» **Data for review**:

*** Block opens ***

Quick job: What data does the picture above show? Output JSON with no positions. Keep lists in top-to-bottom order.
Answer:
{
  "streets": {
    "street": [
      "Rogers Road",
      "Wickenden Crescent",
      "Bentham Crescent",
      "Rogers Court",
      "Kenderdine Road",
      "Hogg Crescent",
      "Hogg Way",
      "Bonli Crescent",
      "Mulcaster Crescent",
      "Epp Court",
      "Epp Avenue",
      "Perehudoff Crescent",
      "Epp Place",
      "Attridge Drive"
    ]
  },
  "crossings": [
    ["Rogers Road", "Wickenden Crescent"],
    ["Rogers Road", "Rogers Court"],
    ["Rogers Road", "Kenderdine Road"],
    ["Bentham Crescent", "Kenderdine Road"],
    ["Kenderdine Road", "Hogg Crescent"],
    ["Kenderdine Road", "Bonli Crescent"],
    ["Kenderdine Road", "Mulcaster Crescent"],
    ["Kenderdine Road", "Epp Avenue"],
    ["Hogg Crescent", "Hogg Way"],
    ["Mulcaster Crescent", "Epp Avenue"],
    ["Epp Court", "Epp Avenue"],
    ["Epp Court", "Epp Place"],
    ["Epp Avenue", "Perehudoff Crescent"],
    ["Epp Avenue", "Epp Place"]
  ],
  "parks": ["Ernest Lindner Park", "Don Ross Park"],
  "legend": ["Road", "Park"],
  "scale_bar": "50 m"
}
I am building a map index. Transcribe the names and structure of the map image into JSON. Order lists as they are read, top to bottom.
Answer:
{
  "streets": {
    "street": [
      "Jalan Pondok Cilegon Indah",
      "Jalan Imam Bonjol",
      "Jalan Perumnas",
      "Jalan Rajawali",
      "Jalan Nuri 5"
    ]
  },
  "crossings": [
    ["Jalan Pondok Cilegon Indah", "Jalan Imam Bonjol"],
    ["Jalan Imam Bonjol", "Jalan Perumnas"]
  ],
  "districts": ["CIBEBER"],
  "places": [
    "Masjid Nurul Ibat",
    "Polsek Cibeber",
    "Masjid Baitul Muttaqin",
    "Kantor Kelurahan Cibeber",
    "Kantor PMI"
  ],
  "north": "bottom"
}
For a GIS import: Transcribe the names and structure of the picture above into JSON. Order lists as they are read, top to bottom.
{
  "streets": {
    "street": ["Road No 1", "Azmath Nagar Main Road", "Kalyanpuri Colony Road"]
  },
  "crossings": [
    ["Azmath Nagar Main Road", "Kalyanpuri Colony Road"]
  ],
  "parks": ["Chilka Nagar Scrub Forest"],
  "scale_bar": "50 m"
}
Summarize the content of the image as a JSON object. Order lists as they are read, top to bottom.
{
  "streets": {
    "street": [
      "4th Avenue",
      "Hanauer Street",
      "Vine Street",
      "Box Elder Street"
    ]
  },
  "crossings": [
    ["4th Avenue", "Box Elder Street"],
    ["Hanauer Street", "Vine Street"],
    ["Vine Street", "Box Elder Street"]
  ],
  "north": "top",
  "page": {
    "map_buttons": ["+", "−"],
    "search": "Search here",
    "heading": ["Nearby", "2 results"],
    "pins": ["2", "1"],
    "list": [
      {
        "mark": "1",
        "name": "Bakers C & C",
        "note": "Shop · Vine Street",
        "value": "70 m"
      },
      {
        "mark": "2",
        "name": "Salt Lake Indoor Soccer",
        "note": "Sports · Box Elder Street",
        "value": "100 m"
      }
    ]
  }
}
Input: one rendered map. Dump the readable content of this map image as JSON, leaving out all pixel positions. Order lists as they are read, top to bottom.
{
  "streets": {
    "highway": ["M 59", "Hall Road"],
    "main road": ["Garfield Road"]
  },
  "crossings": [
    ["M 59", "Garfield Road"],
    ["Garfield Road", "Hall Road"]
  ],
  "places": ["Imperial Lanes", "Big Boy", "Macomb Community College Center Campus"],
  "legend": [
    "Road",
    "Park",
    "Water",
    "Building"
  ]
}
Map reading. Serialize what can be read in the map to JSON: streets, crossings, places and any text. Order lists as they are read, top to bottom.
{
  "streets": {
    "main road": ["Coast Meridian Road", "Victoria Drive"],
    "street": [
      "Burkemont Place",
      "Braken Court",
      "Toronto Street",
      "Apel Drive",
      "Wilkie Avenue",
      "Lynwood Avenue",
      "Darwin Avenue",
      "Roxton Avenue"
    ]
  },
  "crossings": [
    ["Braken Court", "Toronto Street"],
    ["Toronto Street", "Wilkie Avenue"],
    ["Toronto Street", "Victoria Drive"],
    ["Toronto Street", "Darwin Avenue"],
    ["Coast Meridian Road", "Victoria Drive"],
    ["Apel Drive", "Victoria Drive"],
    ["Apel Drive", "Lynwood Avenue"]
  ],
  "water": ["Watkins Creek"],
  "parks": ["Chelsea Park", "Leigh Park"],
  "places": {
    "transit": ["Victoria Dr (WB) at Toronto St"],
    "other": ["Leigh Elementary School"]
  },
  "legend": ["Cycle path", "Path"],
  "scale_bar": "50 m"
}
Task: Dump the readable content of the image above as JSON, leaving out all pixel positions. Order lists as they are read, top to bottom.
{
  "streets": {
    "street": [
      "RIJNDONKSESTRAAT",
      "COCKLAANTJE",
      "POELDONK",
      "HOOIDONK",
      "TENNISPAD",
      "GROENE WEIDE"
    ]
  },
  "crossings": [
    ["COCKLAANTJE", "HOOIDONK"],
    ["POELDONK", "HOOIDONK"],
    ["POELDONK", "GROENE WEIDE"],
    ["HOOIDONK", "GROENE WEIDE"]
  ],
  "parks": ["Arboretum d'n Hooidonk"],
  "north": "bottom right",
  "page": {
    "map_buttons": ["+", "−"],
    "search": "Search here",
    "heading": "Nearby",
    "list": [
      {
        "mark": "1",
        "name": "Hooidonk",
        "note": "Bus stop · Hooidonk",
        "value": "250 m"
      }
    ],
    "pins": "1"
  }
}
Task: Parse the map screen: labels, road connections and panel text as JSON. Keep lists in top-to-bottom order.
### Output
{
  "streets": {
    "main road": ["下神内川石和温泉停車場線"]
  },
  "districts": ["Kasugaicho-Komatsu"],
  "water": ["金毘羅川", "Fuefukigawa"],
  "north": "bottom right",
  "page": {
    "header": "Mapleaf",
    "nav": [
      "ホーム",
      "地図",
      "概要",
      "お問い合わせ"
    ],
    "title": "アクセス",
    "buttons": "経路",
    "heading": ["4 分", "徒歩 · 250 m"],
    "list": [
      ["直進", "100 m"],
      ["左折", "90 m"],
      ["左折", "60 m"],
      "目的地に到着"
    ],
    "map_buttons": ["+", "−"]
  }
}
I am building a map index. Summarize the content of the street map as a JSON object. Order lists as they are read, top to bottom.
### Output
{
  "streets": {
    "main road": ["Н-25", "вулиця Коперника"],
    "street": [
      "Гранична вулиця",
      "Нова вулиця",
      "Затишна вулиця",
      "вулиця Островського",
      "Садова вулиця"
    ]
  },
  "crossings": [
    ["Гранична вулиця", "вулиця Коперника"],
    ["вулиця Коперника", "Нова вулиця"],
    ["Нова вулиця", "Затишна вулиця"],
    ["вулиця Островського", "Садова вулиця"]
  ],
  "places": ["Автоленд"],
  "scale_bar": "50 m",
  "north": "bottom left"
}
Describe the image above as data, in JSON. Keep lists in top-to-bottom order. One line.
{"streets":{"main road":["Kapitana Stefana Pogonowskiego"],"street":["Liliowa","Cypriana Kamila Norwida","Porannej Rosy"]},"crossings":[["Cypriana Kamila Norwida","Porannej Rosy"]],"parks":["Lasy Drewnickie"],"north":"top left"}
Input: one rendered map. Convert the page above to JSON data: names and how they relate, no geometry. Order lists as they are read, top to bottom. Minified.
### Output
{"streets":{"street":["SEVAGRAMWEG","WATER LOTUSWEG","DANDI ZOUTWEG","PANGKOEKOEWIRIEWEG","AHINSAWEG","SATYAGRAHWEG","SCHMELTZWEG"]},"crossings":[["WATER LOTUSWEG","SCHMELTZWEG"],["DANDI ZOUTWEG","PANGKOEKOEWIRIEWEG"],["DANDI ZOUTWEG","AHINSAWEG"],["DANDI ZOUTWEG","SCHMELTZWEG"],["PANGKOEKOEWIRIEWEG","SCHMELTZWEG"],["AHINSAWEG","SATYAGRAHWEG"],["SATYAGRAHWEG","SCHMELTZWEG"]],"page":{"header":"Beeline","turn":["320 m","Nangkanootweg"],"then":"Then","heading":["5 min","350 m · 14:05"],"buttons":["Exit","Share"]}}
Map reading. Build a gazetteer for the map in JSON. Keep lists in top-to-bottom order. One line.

*** Block closes ***

» **Exercise**: Gather all lines from the records above in which "index" appears.

» **Task answer**:
I am building a map index. Transcribe the names and structure of the map image into JSON. Order lists as they are read, top to bottom.
I am building a map index. Summarize the content of the street map as a JSON object. Order lists as they are read, top to bottom.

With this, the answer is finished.